» **What needs to be done**: Copy exactly, and only, the lines between the start of the entries below and the line containing "3. Use the Ag", both inclusive. Omit pictures.

------ Records supplied ------

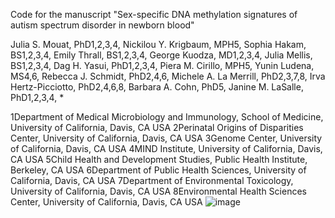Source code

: Code for the manuscript "Sex-specific DNA methylation signatures of autism spectrum disorder in newborn blood"

Julia S. Mouat, PhD1,2,3,4, Nickilou Y. Krigbaum, MPH5, Sophia Hakam, BS1,2,3,4, Emily Thrall, BS1,2,3,4, George Kuodza, MD1,2,3,4, Julia Mellis, BS1,2,3,4, Dag H. Yasui, PhD1,2,3,4, Piera M. Cirillo, MPH5, Yunin Ludena, MS4,6, Rebecca J. Schmidt, PhD2,4,6, Michele A. La Merrill, PhD2,3,7,8, Irva Hertz-Picciotto, PhD2,4,6,8, Barbara A. Cohn, PhD5, Janine M. LaSalle, PhD1,2,3,4, *

1Department of Medical Microbiology and Immunology, School of Medicine, University of California, Davis, CA USA
2Perinatal Origins of Disparities Center, University of California, Davis, CA USA
3Genome Center, University of California, Davis, CA USA
4MIND Institute, University of California, Davis, CA USA
5Child Health and Development Studies, Public Health Institute, Berkeley, CA USA
6Department of Public Health Sciences, University of California, Davis, CA USA
7Department of Environmental Toxicology, University of California, Davis, CA USA
8Environmental Health Sciences Center, University of California, Davis, CA USA
![image](https://github.com/user-attachments/assets/d4947c08-ddb3-4a6e-bf36-c4ad29c29c73)


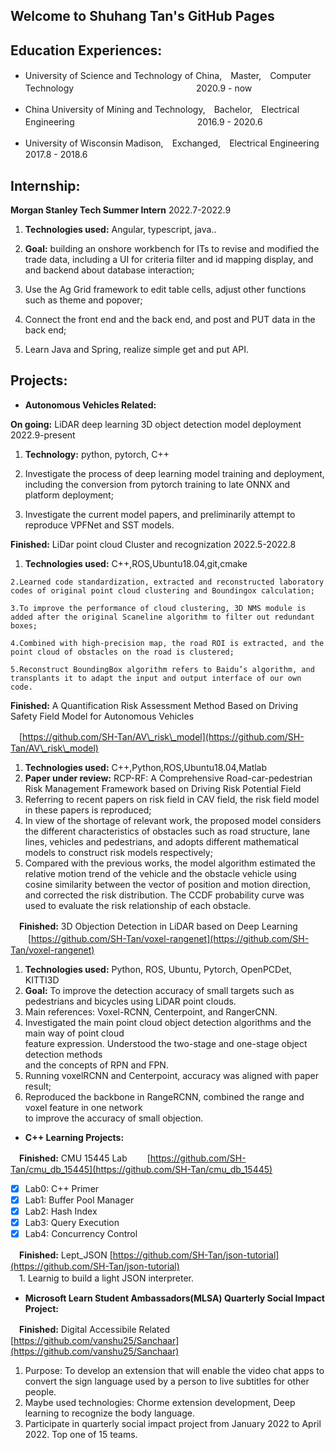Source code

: ## Welcome to Shuhang Tan's GitHub Pages

## Education Experiences:

  *  University of Science and Technology of China,　Master,　Computer Technology　　　　　　　　　　　　　　2020.9 - now

  *  China University of Mining and Technology,　Bachelor,　Electrical Engineering　　　　　　　　　　　　　　2016.9 - 2020.6

  *  University of Wisconsin Madison,　Exchanged,　Electrical Engineering　　　　　　　　　　　　　　　　　　2017.8 - 2018.6  


## Internship:
**Morgan Stanley Tech Summer Intern**                                                                   2022.7-2022.9

1. **Technologies used:** Angular, typescript, java..
 
2. **Goal:** building an onshore workbench for ITs to revise and modified the trade data, including a UI for criteria
filter and id mapping display, and and backend about database interaction;

3. Use the Ag Grid framework to edit table cells, adjust other functions such as theme and popover;

4. Connect the front end and the back end, and post and PUT data in the back end;
 
5. Learn Java and Spring, realize simple get and put API.

## Projects:  
- **Autonomous Vehicles Related:**    

**On going:** LiDAR deep learning 3D object detection model deployment                                2022.9-present

  1. **Technology:** python, pytorch, C++
 
  2.  Investigate the process of deep learning model training and deployment, including the conversion from pytorch training to late ONNX and platform deployment;
 
  3.  Investigate the current model papers, and preliminarily attempt to reproduce VPFNet and SST models.




 **Finished:** LiDar point cloud Cluster and recognization                                            2022.5-2022.8
 
   1. **Technologies used:** C++,ROS,Ubuntu18.04,git,cmake

    2.Learned code standardization, extracted and reconstructed laboratory codes of original point cloud clustering and Boundingox calculation;

    3.To improve the performance of cloud clustering, 3D NMS module is added after the original Scaneline algorithm to filter out redundant boxes;

    4.Combined with high-precision map, the road ROI is extracted, and the point cloud of obstacles on the road is clustered;

    5.Reconstruct BoundingBox algorithm refers to Baidu’s algorithm, and transplants it to adapt the input and output interface of our own code.
   


  **Finished:** A Quantification Risk Assessment Method Based on Driving Safety Field Model for Autonomous Vehicles 
 
 　[https://github.com/SH-Tan/AV\_risk\_model](https://github.com/SH-Tan/AV\_risk\_model)  
   1. **Technologies used:** C++,Python,ROS,Ubuntu18.04,Matlab 
   2. **Paper under review:** RCP-RF: A Comprehensive Road-car-pedestrian Risk Management Framework based on Driving Risk Potential Field
   3. Referring to recent papers on risk field in CAV field, the risk field model in these papers is reproduced;
   4. In view of the shortage of relevant work, the proposed model considers the different characteristics of obstacles such as road structure, lane lines, vehicles and pedestrians, and adopts different mathematical models to construct risk models respectively;
   5. Compared with the previous works, the model algorithm estimated the relative motion trend of the vehicle and the obstacle vehicle using cosine similarity between the vector of position and motion direction, and corrected the risk distribution. The CCDF probability curve was used to evaluate the risk relationship of each obstacle. 
      
  　**Finished:** 3D Objection Detection in LiDAR based on Deep Learning     
   　　[https://github.com/SH-Tan/voxel-rangenet](https://github.com/SH-Tan/voxel-rangenet)  
   1.   **Technologies used:** Python, ROS, Ubuntu, Pytorch, OpenPCDet, KITTI3D  
   2.   **Goal:** To improve the detection accuracy of small targets such as pedestrians and bicycles using LiDAR point clouds.  
   3.    Main references: Voxel-RCNN, Centerpoint, and RangerCNN.  
   4.    Investigated the main point cloud object detection algorithms and the main way of point cloud  
         feature expression. Understood the two-stage and one-stage object detection methods  
         and the concepts of RPN and FPN.  
   5.    Running voxelRCNN and Centerpoint, accuracy was aligned with paper result;  
   6.    Reproduced the backbone in RangeRCNN, combined the range and voxel feature in one network  
         to improve the accuracy of small objection.  

- **C++ Learning Projects:** 

　**Finished:** CMU 15445 Lab 
 　　[https://github.com/SH-Tan/cmu_db_15445](https://github.com/SH-Tan/cmu_db_15445)
   - [x] Lab0:  C++ Primer
   - [x] Lab1:  Buffer Pool Manager
   - [x] Lab2:  Hash Index
   - [X] Lab3:  Query Execution
   - [X] Lab4:  Concurrency Control 
    
　**Finished:** Lept_JSON  [https://github.com/SH-Tan/json-tutorial](https://github.com/SH-Tan/json-tutorial)  
 　1. Learnig to build a light JSON interpreter.  
   
 - **Microsoft Learn Student Ambassadors(MLSA) Quarterly Social Impact Project:** 
 
　**Finished:** Digital Accessibile Related [https://github.com/vanshu25/Sanchaar](https://github.com/vanshu25/Sanchaar)  
   1. Purpose: To develop an extension that will enable the video chat apps to convert the sign language used by a person to live subtitles for other people.  
   2. Maybe used technologies: Chorme extension development, Deep learning to recognize the body language.
   3. Participate in quarterly social impact project from January 2022 to April 2022. Top one of 15 teams.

------

» **Response to this task**:
Source code

: Code for the manuscript "Sex-specific DNA methylation signatures of autism spectrum disorder in newborn blood"

Julia S. Mouat, PhD1,2,3,4, Nickilou Y. Krigbaum, MPH5, Sophia Hakam, BS1,2,3,4, Emily Thrall, BS1,2,3,4, George Kuodza, MD1,2,3,4, Julia Mellis, BS1,2,3,4, Dag H. Yasui, PhD1,2,3,4, Piera M. Cirillo, MPH5, Yunin Ludena, MS4,6, Rebecca J. Schmidt, PhD2,4,6, Michele A. La Merrill, PhD2,3,7,8, Irva Hertz-Picciotto, PhD2,4,6,8, Barbara A. Cohn, PhD5, Janine M. LaSalle, PhD1,2,3,4, *

1Department of Medical Microbiology and Immunology, School of Medicine, University of California, Davis, CA USA
2Perinatal Origins of Disparities Center, University of California, Davis, CA USA
3Genome Center, University of California, Davis, CA USA
4MIND Institute, University of California, Davis, CA USA
5Child Health and Development Studies, Public Health Institute, Berkeley, CA USA
6Department of Public Health Sciences, University of California, Davis, CA USA
7Department of Environmental Toxicology, University of California, Davis, CA USA
8Environmental Health Sciences Center, University of California, Davis, CA USA
![image](https://github.com/user-attachments/assets/d4947c08-ddb3-4a6e-bf36-c4ad29c29c73)


Source code

: ## Welcome to Shuhang Tan's GitHub Pages

## Education Experiences:

  *  University of Science and Technology of China,　Master,　Computer Technology　　　　　　　　　　　　　　2020.9 - now

  *  China University of Mining and Technology,　Bachelor,　Electrical Engineering　　　　　　　　　　　　　　2016.9 - 2020.6

  *  University of Wisconsin Madison,　Exchanged,　Electrical Engineering　　　　　　　　　　　　　　　　　　2017.8 - 2018.6  


## Internship:
**Morgan Stanley Tech Summer Intern**                                                                   2022.7-2022.9

1. **Technologies used:** Angular, typescript, java..
 
2. **Goal:** building an onshore workbench for ITs to revise and modified the trade data, including a UI for criteria
filter and id mapping display, and and backend about database interaction;

3. Use the Ag Grid framework to edit table cells, adjust other functions such as theme and popover;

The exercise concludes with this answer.